**EXERCISE:**
Could you copy each line of the entries that contains "小型企业"?

(Document understanding data)
■ ■ ■
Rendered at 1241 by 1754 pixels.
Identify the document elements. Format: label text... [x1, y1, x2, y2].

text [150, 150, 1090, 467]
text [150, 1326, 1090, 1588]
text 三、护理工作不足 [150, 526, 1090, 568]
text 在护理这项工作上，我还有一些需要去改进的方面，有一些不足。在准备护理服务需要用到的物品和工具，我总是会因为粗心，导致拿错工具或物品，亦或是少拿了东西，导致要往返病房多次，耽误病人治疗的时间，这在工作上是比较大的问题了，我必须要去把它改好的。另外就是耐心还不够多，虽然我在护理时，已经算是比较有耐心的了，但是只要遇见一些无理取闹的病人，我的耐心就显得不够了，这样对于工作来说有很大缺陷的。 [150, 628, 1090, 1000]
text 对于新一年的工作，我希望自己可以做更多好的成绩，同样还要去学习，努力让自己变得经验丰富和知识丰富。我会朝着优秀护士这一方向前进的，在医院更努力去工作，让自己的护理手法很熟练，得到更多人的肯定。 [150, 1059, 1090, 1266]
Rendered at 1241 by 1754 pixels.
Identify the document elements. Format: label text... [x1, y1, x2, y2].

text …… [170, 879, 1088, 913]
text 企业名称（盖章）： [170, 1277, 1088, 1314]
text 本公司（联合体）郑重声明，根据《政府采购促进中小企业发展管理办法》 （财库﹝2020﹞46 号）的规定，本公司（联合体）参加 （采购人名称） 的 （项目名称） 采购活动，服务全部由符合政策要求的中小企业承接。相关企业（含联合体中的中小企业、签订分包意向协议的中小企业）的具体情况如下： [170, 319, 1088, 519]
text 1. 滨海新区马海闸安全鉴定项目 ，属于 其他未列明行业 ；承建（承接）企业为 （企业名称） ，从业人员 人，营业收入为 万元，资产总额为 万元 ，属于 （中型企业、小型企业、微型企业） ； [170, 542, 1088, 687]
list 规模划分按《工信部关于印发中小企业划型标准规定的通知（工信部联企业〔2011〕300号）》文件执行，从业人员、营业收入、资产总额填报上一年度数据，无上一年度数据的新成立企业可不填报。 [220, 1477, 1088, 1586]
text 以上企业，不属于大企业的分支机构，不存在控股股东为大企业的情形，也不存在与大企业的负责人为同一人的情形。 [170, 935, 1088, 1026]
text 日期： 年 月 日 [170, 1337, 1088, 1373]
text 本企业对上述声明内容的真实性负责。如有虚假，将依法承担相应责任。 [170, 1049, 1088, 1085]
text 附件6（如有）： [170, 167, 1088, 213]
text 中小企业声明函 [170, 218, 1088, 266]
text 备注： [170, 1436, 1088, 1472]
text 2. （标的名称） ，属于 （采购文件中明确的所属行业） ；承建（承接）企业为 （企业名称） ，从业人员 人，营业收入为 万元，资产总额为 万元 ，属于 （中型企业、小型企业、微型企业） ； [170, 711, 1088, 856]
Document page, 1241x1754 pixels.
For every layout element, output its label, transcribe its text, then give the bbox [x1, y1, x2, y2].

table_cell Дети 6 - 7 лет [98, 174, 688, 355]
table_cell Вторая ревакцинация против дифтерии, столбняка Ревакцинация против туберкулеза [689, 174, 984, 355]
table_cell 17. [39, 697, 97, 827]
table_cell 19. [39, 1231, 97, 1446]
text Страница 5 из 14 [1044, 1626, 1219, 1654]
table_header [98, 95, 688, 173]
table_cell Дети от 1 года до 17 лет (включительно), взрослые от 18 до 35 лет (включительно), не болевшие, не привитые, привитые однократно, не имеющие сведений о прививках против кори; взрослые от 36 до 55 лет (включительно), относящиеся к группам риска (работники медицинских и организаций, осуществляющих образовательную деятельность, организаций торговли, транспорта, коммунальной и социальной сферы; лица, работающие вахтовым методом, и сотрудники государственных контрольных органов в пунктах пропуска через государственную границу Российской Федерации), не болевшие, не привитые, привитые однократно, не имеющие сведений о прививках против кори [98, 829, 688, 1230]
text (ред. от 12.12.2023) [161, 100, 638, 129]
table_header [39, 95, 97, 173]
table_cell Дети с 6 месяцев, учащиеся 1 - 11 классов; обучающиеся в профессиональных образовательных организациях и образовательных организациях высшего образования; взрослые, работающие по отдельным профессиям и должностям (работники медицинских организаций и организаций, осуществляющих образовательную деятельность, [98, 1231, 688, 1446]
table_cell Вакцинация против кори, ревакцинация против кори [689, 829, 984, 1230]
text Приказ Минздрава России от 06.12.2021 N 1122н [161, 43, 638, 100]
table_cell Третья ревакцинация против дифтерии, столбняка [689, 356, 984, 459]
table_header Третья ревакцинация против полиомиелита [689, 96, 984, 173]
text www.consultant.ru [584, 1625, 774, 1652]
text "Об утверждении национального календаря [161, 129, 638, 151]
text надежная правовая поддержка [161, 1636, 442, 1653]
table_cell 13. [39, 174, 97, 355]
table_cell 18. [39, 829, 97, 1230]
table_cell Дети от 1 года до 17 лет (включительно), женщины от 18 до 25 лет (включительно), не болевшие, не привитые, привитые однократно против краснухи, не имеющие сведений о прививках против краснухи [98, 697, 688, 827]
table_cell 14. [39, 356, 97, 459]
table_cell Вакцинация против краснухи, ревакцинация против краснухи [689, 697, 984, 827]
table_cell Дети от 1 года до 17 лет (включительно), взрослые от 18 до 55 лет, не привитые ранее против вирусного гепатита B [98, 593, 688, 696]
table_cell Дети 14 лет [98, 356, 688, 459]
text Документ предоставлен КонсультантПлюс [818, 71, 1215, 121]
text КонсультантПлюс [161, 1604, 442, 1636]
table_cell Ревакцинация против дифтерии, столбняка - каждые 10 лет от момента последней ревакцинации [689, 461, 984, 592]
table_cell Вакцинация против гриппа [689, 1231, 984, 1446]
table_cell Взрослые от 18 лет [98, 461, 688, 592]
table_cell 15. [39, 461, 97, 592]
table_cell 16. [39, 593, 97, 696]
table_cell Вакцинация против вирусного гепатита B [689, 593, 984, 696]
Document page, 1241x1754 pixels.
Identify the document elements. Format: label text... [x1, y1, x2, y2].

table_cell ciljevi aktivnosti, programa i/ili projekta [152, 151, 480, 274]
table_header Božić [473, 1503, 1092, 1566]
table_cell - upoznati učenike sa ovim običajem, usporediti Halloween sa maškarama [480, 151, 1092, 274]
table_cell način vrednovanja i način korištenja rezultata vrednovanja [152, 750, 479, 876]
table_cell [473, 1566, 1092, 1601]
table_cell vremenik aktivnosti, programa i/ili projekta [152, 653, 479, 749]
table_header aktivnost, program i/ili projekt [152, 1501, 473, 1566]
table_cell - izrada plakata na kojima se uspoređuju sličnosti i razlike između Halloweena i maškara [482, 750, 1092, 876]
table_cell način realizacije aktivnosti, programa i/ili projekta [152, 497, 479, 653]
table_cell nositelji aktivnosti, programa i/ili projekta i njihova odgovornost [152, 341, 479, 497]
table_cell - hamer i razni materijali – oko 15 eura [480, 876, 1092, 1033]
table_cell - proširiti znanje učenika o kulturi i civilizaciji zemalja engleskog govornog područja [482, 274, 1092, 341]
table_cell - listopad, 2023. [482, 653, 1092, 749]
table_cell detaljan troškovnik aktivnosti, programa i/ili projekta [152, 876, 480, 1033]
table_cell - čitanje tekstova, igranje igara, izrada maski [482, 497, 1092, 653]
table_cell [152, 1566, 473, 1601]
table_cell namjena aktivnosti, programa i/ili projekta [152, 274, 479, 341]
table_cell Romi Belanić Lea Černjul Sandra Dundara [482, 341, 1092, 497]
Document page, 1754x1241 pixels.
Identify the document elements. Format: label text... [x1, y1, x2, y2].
■ ■ ■
**TASK OUTPUT:**
text 1. 滨海新区马海闸安全鉴定项目 ，属于 其他未列明行业 ；承建（承接）企业为 （企业名称） ，从业人员 人，营业收入为 万元，资产总额为 万元 ，属于 （中型企业、小型企业、微型企业） ； [170, 542, 1088, 687]
text 2. （标的名称） ，属于 （采购文件中明确的所属行业） ；承建（承接）企业为 （企业名称） ，从业人员 人，营业收入为 万元，资产总额为 万元 ，属于 （中型企业、小型企业、微型企业） ； [170, 711, 1088, 856]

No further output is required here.